● Estratto:
Non si trovano (quasi) più vigili da assumere. E quando si assumono, spesso, arriva la richiesta di trasferimento.
Più assunzioni ma anche più trasferimenti e sul territorio restano sempre meno vigili
Insomma, una sorta di effetto boomerang. È questa la fotografia che ha riportato durante la Commissione sul Dup l’assessore alla Sicurezza e alla Polizia Locale, Angelo Barbati, analizzando l’andamento degli ultimi tempi per quanto riguarda l’organico della Polizia Municipale. «Pur avendo assunto 5 nuovi vigili, siamo comunque quelli di prima. Questo perché le persone magari vincono il concorso per la Polizia di Stato o fanno richiesta di mobilità nel comune di Torino», ha illustrato Barbati, toccando quello che lo stesso assessore definisce «un tasto dolente».
Il focus
Una situazione che è mutata soprattutto nel corso dell’ultimo anno. Stando anche ai dati riportati durante la presentazione del Bilancio Pop, infatti, alle fine del 2024 l’organico della Polizia Municipale contava 49 agenti. Allo stato attuale, invece, includendo anche le nuove assunzioni, in pianta organica ci sono 45 vigili, di cui due, però, non operativi. Cinque in meno rispetto al traguardo dei 50 paventato dall’Amministrazione entro il mandato. «Noi cerchiamo sempre di facilitare le persone, Settimo è un ambiente sano, i vigili in città si occupano praticamente di tutto e questo li mette in condizione di essere molto preparati quando si presentano ai vari concorsi», spiega Barbati, precisando che l’ente avrebbe la disponibilità economica di tornare ai 49 agenti dello scorso anno ma, al momento, bisogna fare i conti con la riduzione forzata del numero di persone. Un fenomeno, dunque, legato alle possibilità lavorative che si presentano nei dintorni e a cui vigili si possono candidare già con delle competenze consolidate durante la loro esperienza in città. «Tutto quello che si può fare per trattenere le persone lo stiamo facendo e l’obiettivo è quello di arrivare a 50 agenti alla fine del mandato», ha confermato Barbati.

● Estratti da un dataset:
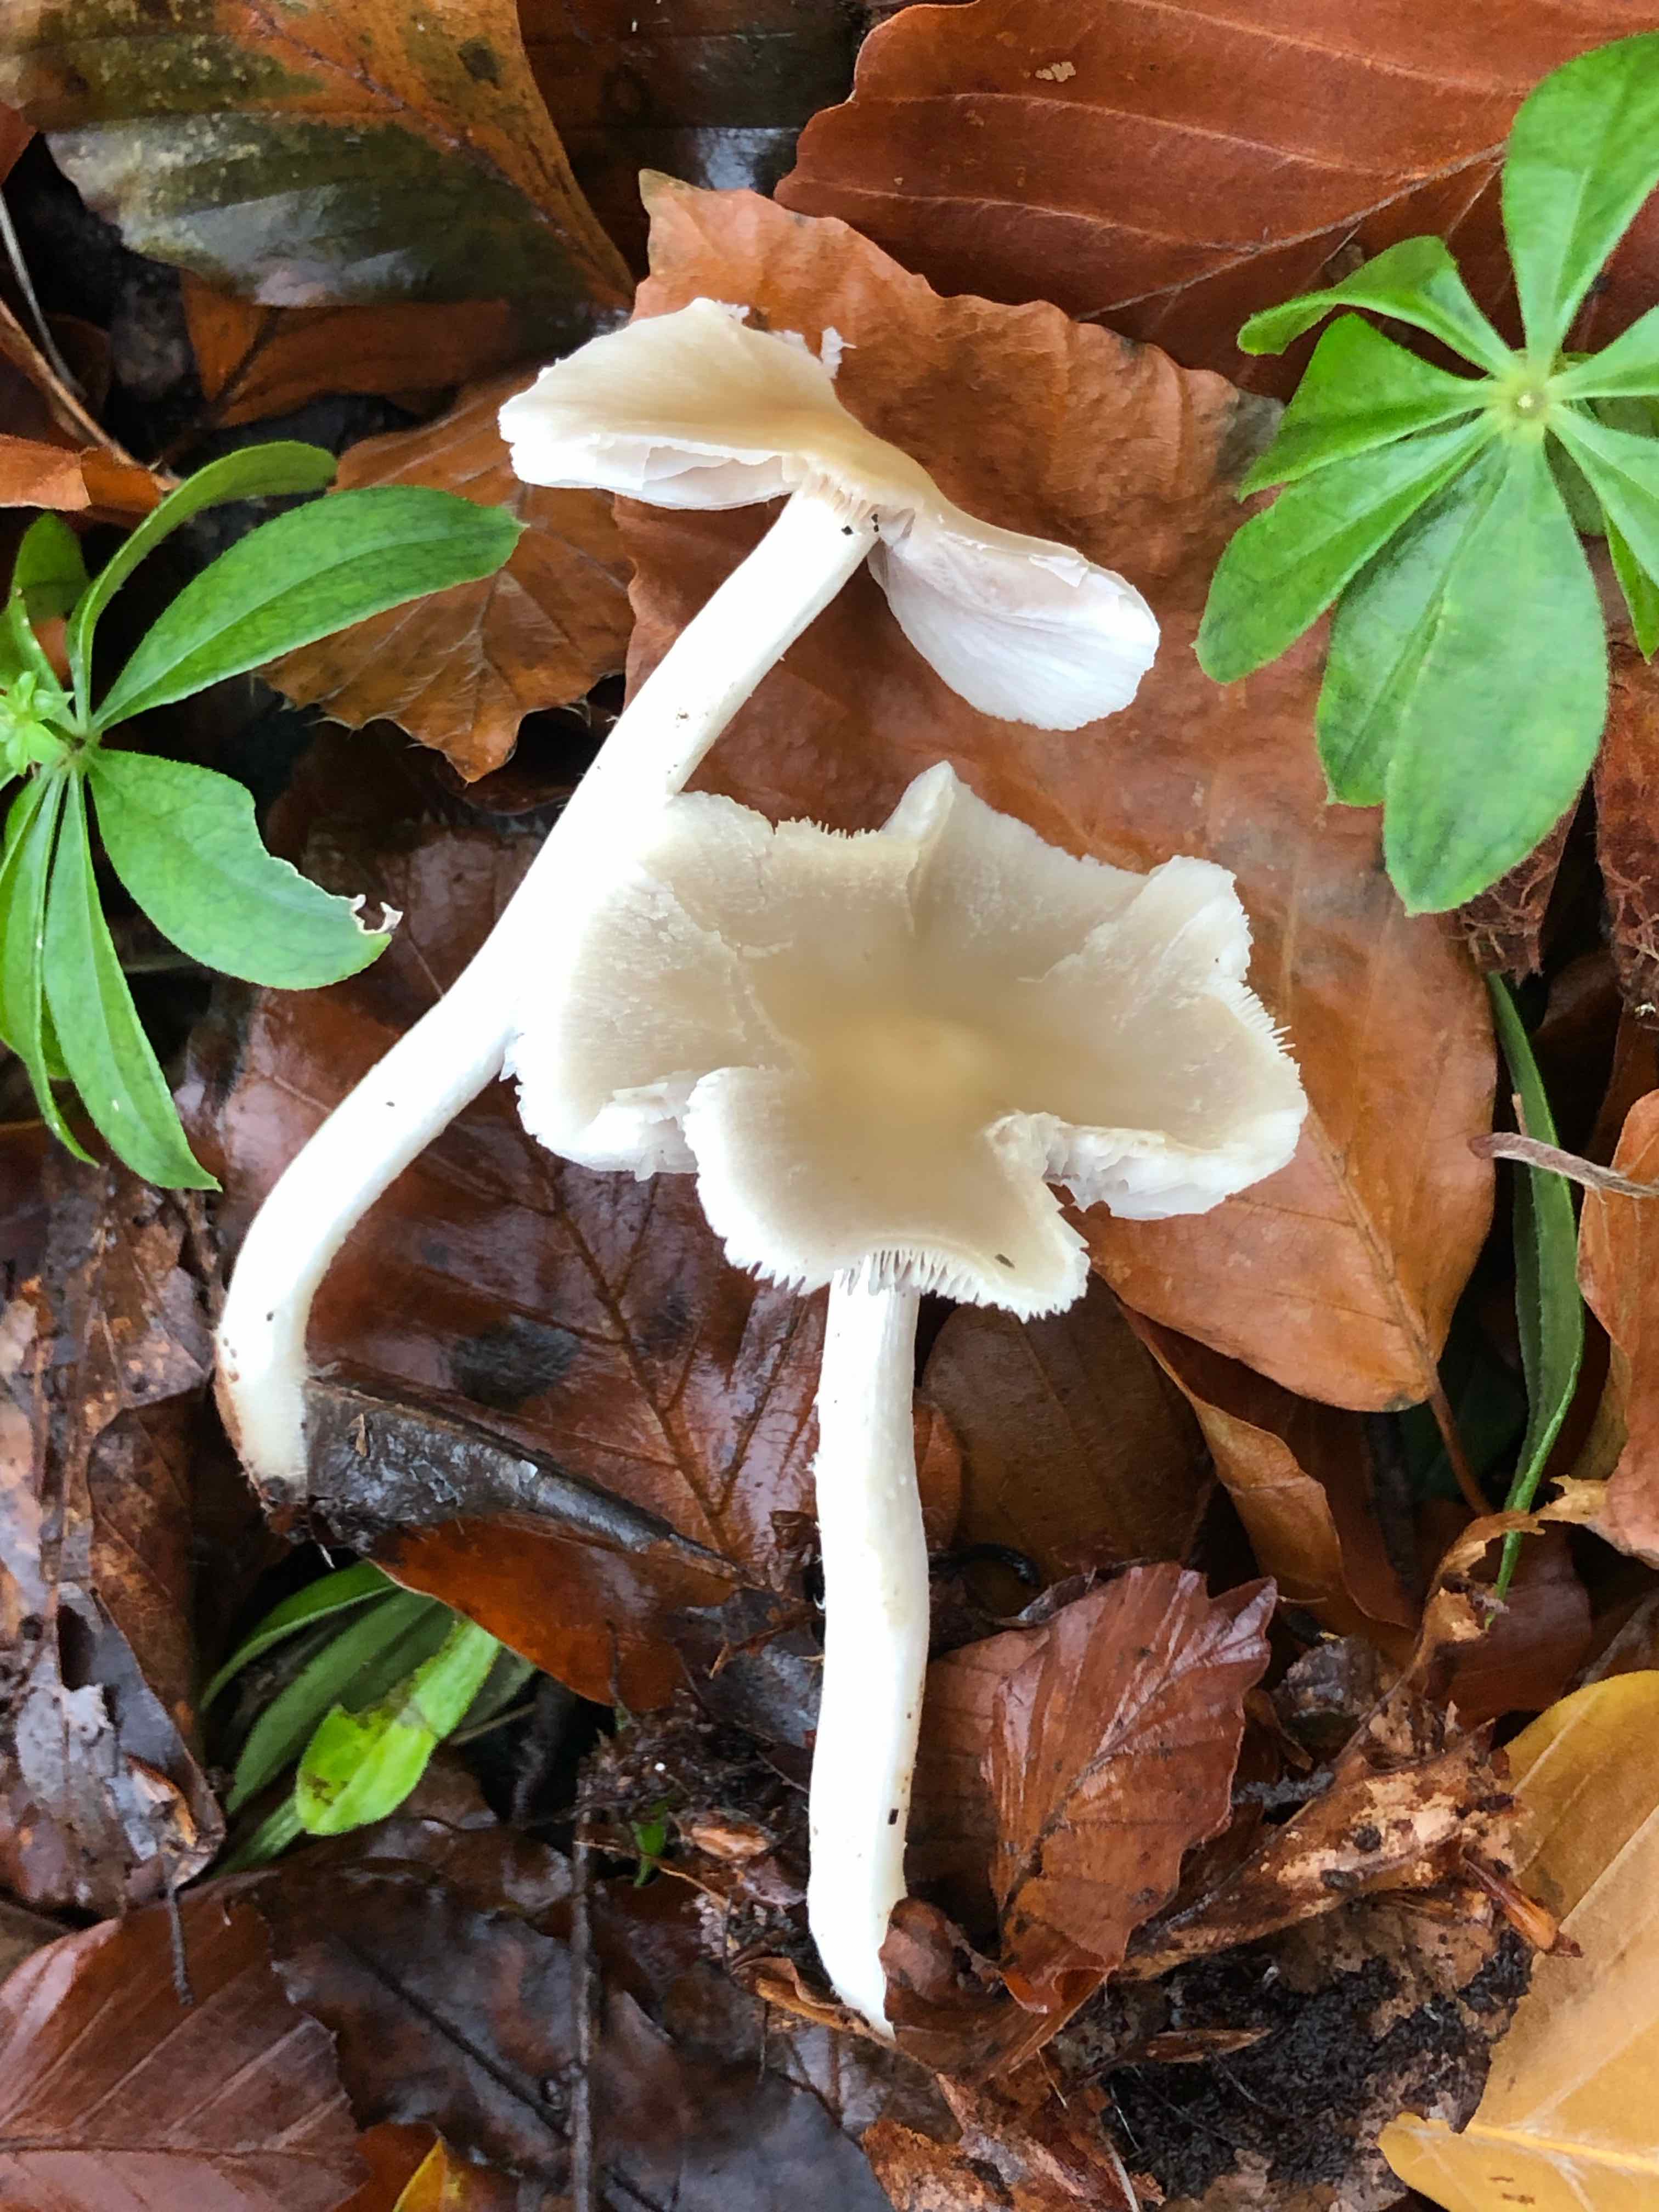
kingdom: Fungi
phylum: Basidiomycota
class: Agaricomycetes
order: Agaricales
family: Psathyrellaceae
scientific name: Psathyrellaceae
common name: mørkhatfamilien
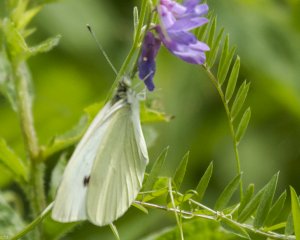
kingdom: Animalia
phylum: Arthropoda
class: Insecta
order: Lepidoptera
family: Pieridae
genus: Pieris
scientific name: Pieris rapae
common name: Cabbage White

● Cosa si chiede:
a - Secondo l'estratto sui vigili, quanti agenti contava l'organico della Polizia Municipale alla fine del 2024?
b - Stabilisci se ciascuna affermazione concorda con l'estratto sui vigili: (i) sono stati assunti cinque nuovi vigili; (ii) tutti i 45 vigili in pianta organica sono operativi; (iii) l'ente non avrebbe la disponibilità economica per tornare a 49 agenti.
I record non hanno alcun ruolo in questo esercizio.

● Soluzioni:
a - 49 agenti.

b -
(i) Sì: «Pur avendo assunto 5 nuovi vigili, siamo comunque quelli di prima».
(ii) No: «ci sono 45 vigili, di cui due, però, non operativi».
(iii) No: «l’ente avrebbe la disponibilità economica di tornare ai 49 agenti dello scorso anno».